ECLI:NL:GHARL:2023:1222

Gerechtshof Arnhem-Leeuwarden

Datum uitspraak
7 februari 2023
Publicatiedatum
10 februari 2023
Zaaknummer
200.313.584/01
Instantie
Gerechtshof Arnhem-Leeuwarden
Type
Uitspraak
Rechtsgebied
Civiel recht
Procedures
  • Tussenuitspraak
Vindplaatsen
  • Rechtspraak.nl
AI samenvatting door LexboostAutomatisch gegenereerd

Bevoegdheid van het hof in hoger beroep en incidentele vorderingen in geschil tussen aandeelhouder en bestuurder

In deze zaak heeft het Gerechtshof Arnhem-Leeuwarden op 7 februari 2023 uitspraak gedaan in een hoger beroep betreffende de bevoegdheid van het hof om kennis te nemen van vorderingen van de appellant, [appellant], tegen de besloten vennootschap Promile B.V. De appellant had een verzoek ingediend tot schorsing van Promile als bestuurder van Den2 OG, een vennootschap waarin hij aandelen houdt. Promile had een exceptie van onbevoegdheid ingediend, stellende dat de bevoegdheid om over de materiële geschilpunten te beslissen was overgedragen aan een deskundige benoemd door de Ondernemingskamer van het Gerechtshof Amsterdam. Het hof oordeelde echter dat het bevoegd was om van de vorderingen kennis te nemen, aangezien de schorsing van een bestuurder door de rechter is voorbehouden aan de Ondernemingskamer, maar dat de appellant in afwachting van de enquêteprocedure een tijdelijke voorziening kon vorderen.

Daarnaast heeft het hof de incidentele vordering tot niet-ontvankelijkverklaring van de appellant afgewezen. Promile had aangevoerd dat de appellant geen procesbelang meer had, omdat er een vaststellingsovereenkomst was gesloten die de overdracht van de aandelen aan Promile regelde. Het hof oordeelde dat de vordering tot schorsing van Promile nog steeds relevant was, aangezien de uitvoering van de vaststellingsovereenkomst nog niet had plaatsgevonden. De incidentele vordering tot aanhouding van de behandeling van de zaak werd eveneens afgewezen, omdat het hof van mening was dat de appellant belang bleef houden bij zijn vorderingen, ongeacht de aanhangige procedures.
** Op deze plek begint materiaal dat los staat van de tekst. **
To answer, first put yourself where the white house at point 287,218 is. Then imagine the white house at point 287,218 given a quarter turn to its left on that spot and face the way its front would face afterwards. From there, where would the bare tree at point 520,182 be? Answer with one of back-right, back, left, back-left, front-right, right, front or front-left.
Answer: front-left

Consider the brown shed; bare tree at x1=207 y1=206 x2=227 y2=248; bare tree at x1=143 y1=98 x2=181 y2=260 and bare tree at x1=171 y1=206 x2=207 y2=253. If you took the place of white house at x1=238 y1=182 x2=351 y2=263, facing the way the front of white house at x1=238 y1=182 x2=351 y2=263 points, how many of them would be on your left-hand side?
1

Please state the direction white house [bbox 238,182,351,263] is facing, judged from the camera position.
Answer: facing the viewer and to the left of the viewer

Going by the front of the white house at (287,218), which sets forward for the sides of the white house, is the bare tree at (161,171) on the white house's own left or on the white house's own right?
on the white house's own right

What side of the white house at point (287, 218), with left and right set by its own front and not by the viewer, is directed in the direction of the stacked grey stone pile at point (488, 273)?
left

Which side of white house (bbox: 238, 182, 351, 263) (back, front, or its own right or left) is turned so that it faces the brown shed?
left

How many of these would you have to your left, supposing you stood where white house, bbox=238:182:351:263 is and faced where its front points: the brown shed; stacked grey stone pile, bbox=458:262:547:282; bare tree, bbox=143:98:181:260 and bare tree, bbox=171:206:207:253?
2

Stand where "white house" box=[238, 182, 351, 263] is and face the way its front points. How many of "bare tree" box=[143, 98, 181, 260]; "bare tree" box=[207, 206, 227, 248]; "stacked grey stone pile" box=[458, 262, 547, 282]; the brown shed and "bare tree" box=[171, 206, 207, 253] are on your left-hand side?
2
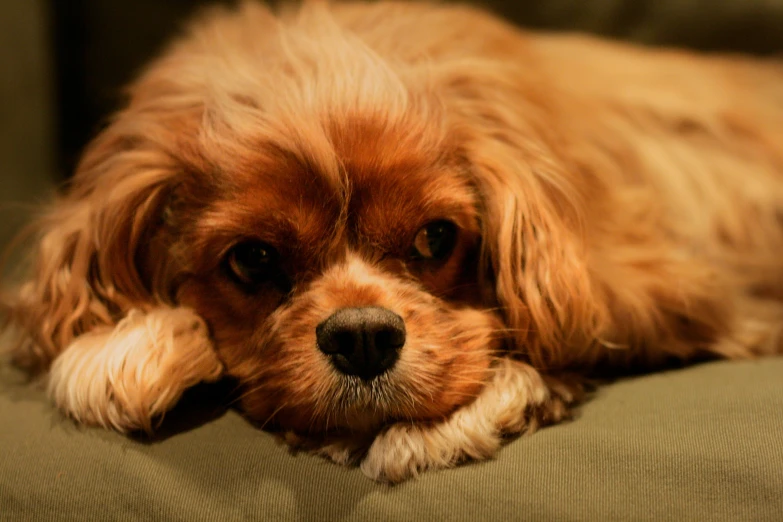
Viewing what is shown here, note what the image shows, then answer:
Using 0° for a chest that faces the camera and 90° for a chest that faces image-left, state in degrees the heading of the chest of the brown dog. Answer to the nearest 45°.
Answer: approximately 45°
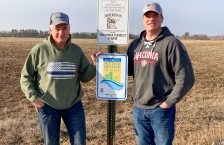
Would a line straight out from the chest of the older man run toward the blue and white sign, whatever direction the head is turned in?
no

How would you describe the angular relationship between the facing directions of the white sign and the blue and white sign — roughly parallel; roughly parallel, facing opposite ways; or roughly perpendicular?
roughly parallel

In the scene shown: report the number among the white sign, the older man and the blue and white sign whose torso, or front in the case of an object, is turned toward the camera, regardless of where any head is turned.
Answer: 3

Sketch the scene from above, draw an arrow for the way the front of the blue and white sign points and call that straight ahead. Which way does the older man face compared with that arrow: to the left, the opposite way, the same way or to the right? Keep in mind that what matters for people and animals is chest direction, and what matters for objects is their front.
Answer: the same way

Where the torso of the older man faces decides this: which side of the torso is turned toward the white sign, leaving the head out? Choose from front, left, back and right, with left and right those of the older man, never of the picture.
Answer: left

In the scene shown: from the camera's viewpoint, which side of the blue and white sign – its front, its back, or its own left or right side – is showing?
front

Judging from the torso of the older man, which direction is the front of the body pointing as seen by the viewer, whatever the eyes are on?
toward the camera

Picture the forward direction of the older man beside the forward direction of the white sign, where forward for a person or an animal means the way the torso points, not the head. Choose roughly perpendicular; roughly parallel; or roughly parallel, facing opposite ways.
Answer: roughly parallel

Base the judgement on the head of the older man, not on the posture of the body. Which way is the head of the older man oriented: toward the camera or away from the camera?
toward the camera

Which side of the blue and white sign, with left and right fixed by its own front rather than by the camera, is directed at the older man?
right

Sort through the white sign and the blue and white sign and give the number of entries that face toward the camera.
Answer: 2
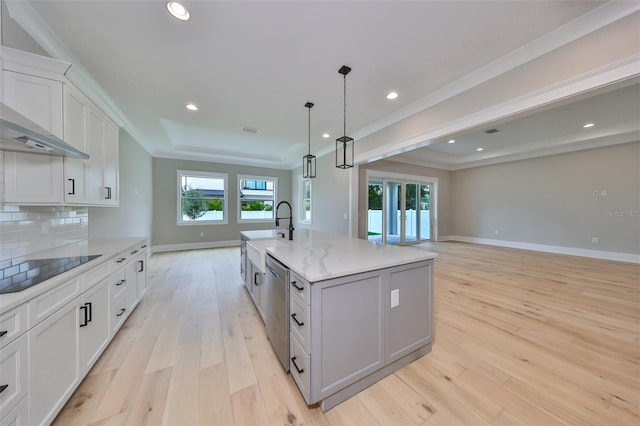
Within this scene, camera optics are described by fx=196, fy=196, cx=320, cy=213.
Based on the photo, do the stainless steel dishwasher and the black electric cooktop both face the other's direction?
yes

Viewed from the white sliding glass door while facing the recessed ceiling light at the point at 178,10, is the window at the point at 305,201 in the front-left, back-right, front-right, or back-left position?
front-right

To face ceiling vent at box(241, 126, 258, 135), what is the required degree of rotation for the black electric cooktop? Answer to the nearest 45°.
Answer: approximately 90° to its left

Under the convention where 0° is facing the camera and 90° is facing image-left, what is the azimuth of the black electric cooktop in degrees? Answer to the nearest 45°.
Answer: approximately 315°

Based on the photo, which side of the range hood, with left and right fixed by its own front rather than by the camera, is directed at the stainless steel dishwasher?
front

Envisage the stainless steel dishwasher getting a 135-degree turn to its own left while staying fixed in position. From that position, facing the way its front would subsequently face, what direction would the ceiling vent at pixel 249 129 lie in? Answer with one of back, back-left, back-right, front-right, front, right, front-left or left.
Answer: back-left

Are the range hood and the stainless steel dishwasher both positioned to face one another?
yes

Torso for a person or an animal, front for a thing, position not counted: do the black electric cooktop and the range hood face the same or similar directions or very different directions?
same or similar directions

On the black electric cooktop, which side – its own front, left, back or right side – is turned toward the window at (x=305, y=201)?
left

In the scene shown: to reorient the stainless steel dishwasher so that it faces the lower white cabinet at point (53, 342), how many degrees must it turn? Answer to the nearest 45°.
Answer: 0° — it already faces it

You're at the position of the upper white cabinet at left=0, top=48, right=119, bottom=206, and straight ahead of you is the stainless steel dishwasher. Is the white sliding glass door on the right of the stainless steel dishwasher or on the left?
left

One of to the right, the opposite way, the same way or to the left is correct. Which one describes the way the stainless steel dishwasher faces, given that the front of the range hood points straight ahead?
the opposite way

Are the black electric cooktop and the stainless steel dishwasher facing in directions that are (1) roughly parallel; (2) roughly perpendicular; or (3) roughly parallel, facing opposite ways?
roughly parallel, facing opposite ways

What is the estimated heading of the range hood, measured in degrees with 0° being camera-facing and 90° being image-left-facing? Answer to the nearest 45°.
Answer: approximately 315°

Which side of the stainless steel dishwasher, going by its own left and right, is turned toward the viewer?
left

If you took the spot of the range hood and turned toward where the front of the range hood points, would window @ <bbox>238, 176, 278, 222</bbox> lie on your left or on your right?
on your left

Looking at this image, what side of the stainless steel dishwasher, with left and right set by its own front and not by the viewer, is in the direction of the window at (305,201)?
right

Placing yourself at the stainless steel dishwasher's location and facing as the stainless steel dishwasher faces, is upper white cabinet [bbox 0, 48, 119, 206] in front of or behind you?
in front
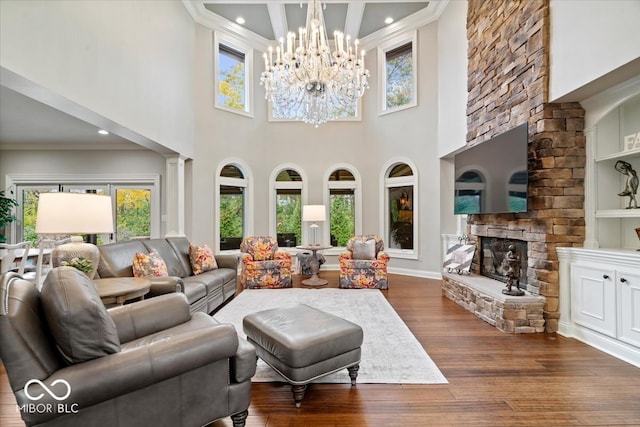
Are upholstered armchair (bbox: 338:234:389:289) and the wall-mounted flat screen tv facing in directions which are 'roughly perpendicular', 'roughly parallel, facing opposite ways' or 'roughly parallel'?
roughly perpendicular

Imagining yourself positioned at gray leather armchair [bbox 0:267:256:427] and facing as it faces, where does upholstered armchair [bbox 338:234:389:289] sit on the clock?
The upholstered armchair is roughly at 11 o'clock from the gray leather armchair.

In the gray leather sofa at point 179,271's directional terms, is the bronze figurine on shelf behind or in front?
in front

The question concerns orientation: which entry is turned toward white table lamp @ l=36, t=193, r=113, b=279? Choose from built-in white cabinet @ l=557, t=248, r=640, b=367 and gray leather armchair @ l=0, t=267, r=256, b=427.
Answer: the built-in white cabinet

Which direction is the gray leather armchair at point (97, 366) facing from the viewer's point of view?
to the viewer's right

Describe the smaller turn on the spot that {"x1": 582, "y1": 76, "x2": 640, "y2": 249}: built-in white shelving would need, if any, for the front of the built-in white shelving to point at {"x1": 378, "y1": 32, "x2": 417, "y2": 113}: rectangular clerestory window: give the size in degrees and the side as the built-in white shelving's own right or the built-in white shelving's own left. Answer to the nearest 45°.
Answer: approximately 90° to the built-in white shelving's own right

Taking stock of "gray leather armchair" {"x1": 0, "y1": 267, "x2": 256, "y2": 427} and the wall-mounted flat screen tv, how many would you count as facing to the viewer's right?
1

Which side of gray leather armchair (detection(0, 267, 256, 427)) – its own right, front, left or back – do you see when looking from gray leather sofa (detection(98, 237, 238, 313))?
left

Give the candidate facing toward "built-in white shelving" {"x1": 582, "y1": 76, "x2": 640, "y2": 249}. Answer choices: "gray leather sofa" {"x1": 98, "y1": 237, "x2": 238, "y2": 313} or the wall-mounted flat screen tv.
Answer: the gray leather sofa

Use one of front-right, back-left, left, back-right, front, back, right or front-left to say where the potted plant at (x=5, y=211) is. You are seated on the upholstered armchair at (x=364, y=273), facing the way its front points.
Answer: right

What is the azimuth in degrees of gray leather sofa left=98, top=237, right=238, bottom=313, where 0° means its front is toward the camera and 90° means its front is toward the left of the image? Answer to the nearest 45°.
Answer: approximately 315°
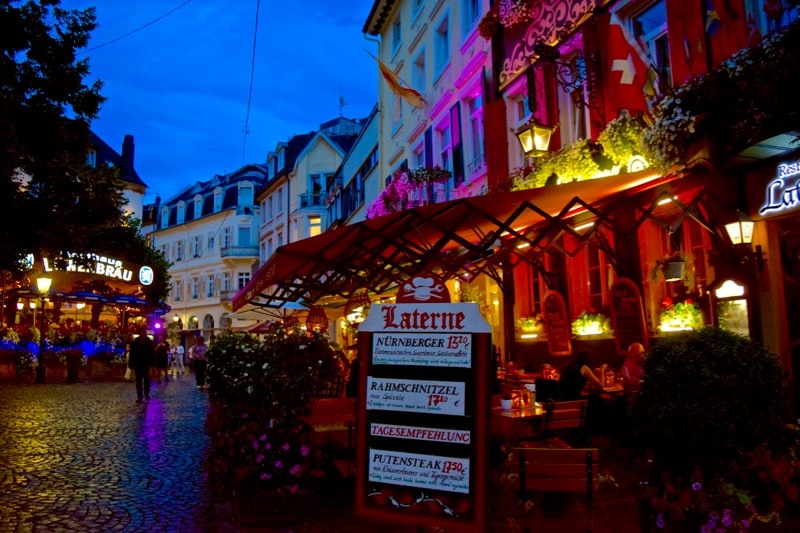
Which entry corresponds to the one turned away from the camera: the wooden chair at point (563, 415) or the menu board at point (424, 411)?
the wooden chair

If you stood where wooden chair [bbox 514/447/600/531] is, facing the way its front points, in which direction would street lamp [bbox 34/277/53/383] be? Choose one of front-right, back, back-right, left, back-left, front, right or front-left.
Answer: front-left

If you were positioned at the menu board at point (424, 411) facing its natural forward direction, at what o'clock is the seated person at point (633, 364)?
The seated person is roughly at 7 o'clock from the menu board.

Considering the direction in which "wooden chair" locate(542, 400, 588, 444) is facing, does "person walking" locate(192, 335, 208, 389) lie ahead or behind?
ahead

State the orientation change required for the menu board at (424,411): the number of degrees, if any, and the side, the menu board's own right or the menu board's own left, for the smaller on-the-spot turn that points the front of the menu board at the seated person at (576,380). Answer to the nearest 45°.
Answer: approximately 135° to the menu board's own left

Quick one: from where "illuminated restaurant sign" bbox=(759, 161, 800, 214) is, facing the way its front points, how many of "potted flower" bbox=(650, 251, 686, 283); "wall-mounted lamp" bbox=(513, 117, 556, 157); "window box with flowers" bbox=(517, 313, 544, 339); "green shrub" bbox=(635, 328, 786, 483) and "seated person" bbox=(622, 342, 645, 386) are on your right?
4

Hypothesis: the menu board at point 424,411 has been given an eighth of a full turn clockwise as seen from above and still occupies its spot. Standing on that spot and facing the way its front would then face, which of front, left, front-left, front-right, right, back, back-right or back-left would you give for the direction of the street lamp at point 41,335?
right

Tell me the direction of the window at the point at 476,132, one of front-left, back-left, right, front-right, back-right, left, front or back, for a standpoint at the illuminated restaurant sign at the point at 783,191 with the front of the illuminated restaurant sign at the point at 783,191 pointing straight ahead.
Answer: right

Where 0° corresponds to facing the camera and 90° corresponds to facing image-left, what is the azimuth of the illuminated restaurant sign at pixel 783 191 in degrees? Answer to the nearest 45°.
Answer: approximately 45°

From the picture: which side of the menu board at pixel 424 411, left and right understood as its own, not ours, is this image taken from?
front

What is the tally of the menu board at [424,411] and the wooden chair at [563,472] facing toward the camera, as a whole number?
1

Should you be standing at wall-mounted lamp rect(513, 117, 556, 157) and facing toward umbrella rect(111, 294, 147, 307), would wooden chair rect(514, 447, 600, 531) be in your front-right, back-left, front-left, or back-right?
back-left

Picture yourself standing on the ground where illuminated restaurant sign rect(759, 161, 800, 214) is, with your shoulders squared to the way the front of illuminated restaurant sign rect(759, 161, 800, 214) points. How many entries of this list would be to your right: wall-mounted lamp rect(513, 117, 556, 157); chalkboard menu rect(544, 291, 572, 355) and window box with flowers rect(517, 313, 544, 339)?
3

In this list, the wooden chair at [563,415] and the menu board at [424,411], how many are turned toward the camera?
1

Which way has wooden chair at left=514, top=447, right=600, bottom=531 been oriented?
away from the camera

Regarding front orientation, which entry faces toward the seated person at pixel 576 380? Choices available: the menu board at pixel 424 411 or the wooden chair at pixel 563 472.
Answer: the wooden chair

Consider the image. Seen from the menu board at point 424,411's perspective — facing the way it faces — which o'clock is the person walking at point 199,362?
The person walking is roughly at 5 o'clock from the menu board.
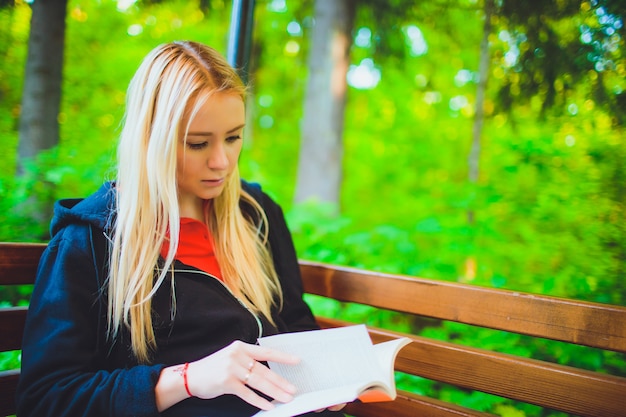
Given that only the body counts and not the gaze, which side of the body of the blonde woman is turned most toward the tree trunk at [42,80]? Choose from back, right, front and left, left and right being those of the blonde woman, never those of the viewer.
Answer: back

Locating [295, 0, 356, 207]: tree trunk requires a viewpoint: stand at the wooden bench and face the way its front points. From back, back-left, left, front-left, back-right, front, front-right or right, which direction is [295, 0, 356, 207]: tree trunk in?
back-right

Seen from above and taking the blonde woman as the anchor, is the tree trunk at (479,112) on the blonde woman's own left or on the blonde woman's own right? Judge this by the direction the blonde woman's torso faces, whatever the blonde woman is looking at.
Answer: on the blonde woman's own left

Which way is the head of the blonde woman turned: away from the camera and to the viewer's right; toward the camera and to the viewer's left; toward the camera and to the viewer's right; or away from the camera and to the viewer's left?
toward the camera and to the viewer's right

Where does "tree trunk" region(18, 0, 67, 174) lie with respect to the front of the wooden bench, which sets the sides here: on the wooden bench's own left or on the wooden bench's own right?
on the wooden bench's own right

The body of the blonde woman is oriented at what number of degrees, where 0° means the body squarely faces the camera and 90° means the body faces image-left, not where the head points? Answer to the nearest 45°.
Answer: approximately 315°
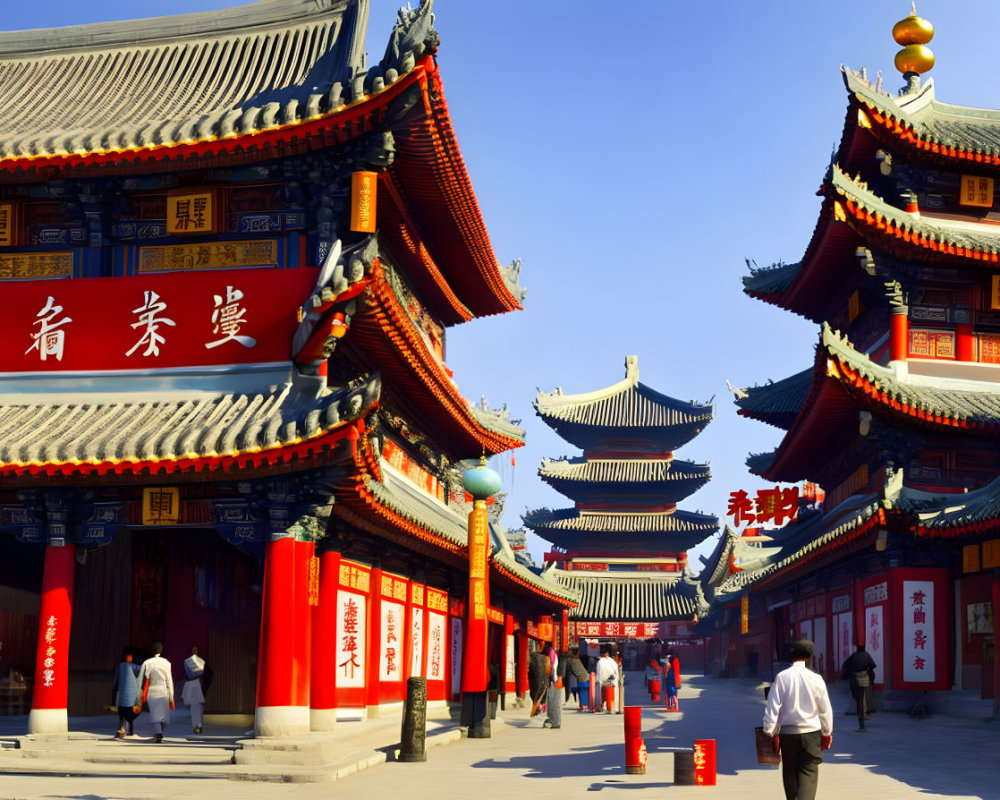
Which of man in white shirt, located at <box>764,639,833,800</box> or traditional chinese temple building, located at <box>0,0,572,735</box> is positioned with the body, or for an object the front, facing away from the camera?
the man in white shirt

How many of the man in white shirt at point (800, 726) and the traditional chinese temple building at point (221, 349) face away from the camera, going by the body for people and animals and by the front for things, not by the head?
1

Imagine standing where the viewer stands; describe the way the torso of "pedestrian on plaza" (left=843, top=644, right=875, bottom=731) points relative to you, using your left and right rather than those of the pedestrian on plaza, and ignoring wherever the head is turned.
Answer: facing away from the viewer

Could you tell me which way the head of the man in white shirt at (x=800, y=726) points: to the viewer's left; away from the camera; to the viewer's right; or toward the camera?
away from the camera

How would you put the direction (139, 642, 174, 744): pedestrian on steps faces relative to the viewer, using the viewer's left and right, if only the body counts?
facing away from the viewer

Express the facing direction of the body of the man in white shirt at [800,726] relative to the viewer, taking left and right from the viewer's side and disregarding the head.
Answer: facing away from the viewer
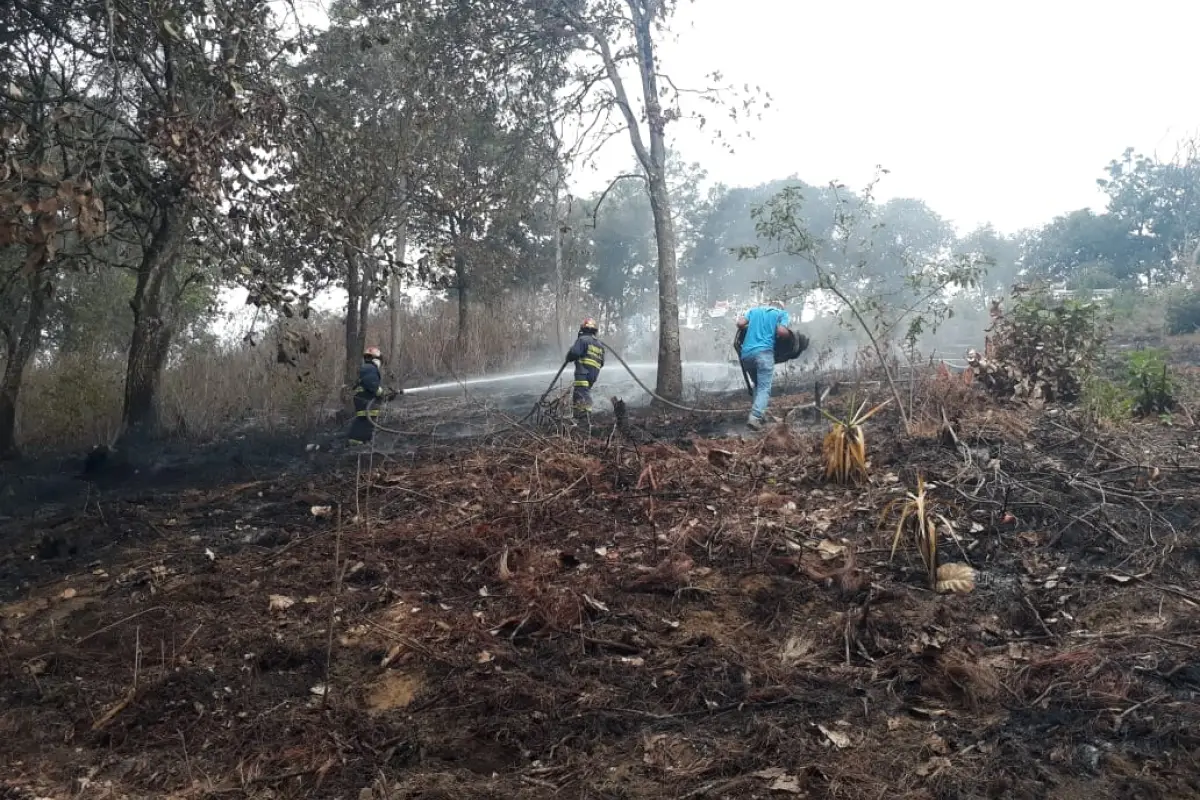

Het hof verklaarde zich bevoegd om van de vorderingen kennis te nemen en hield de beslissing over de proceskosten aan tot het eindarrest in de hoofdzaak. De zaak werd verwezen naar de rol voor opgave van verhinderdagen van partijen.

Uitspraak

GERECHTSHOF ARNHEM-LEEUWARDEN

locatie Leeuwarden
afdeling civiel recht, handel
zaaknummer gerechtshof 200.313.584/01
(zaaknummer rechtbank Midden-Nederland, locatie Lelystad 531840)
arrest van 7 februari 2023
in het incident houdende exceptie van onbevoegdheid tevens incidentele vorderingen in de zaak van
[appellant],
wonende te [woonplaats1] ,
appellant,
bij de rechtbank: eiser in conventie en verweerder in reconventie,
verweerder in het incident,
hierna:
[appellant],
advocaat: mr. D.H.J. Hooreman, die kantoor houdt te Utrecht,
tegen:
de besloten vennootschap met beperkte aansprakelijkheid
Promile B.V.,
gevestigd te Hilversum,
geïntimeerde,
bij de rechtbank: gedaagde in conventie, eiseres in reconventie,
eiseres in het incident,
hierna:
Promile,
advocaat: mr. E.H.J. aan de Stegge, die kantoor houdt te Den Haag.

1.Het geding in eerste aanleg

1.1.
Voor het geding in eerste aanleg verwijst het hof naar de inhoud van het vonnis in kort geding van 15 maart 2022 dat de voorzieningenrechter in de rechtbank Midden-Nederland, locatie Lelystad heeft gewezen.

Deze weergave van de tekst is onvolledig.